Mitigate A New CERT Vulnerability (#598349) With An Entry In /etc/hosts

Mitigate A New CERT Vulnerability (#598349) With An Entry In /etc/hosts

There is a new CERT vulnerability that can leave you vulnerable to a Man-in-the-Middle attack. You can mitigate this vulnerability today by adding these two lines to your /etc/hosts file:

0.0.0.0 wpad wpad.example.com 
:: wpad wpad.example.com

example.com is a stand in for your local domain. So replace example.com with whatever your local domain is.

The essence of this vulnerability is that an attacker can add a device to the network named wpad and get a DHCP lease, thus inserting the name wpad.example.com in the local DNS pointing to the attacker’s machine. The presence of that A record allows control of the proxy settings of any browser in the network.

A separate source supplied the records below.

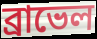
ব্রাভেল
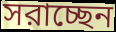
সরাচ্ছেন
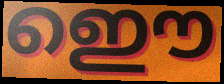
ഇൌ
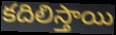
కదిలిస్తాయి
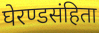
घेरण्डसंहिता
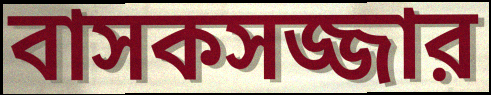
বাসকসজ্জার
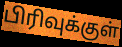
பிரிவுக்குள்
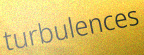
turbulences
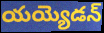
యయ్యెడన్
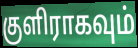
குளிராகவும்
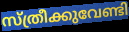
സ്ത്രീക്കുവേണ്ടി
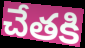
చేతకి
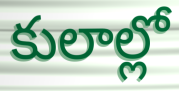
కులాల్లో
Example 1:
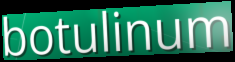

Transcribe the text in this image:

botulinum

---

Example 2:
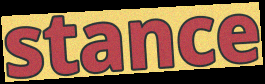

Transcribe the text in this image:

stance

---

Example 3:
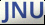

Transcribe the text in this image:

JNU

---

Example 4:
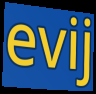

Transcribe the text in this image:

evij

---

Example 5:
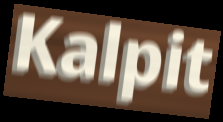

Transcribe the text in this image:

Kalpit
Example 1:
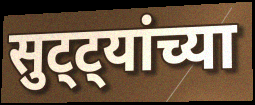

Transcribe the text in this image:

सुट्ट्यांच्या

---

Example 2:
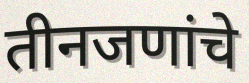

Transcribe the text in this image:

तीनजणांचे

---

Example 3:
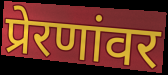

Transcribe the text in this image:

प्रेरणांवर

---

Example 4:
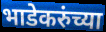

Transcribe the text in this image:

भाडेकरुंच्या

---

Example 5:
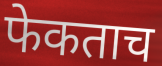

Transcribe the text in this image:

फेकताच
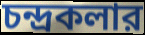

You can learn more about the technology behind this attack at Google’s Project Zero page–it’s an older article, but gives some insight into the inner workings of the attack.

The next release of dnsmasq includes an option (dhcp-ignore-names) that can be used to mitigate the attack at the source, but we haven’t heard how Simon will act on this new vulnerability.

Since FTLDNS is just our fork of dnsmasq, we can easily merge in any upstream changes from him, but we wanted to let you know of the /etc/hosts fix that you can immediately implement.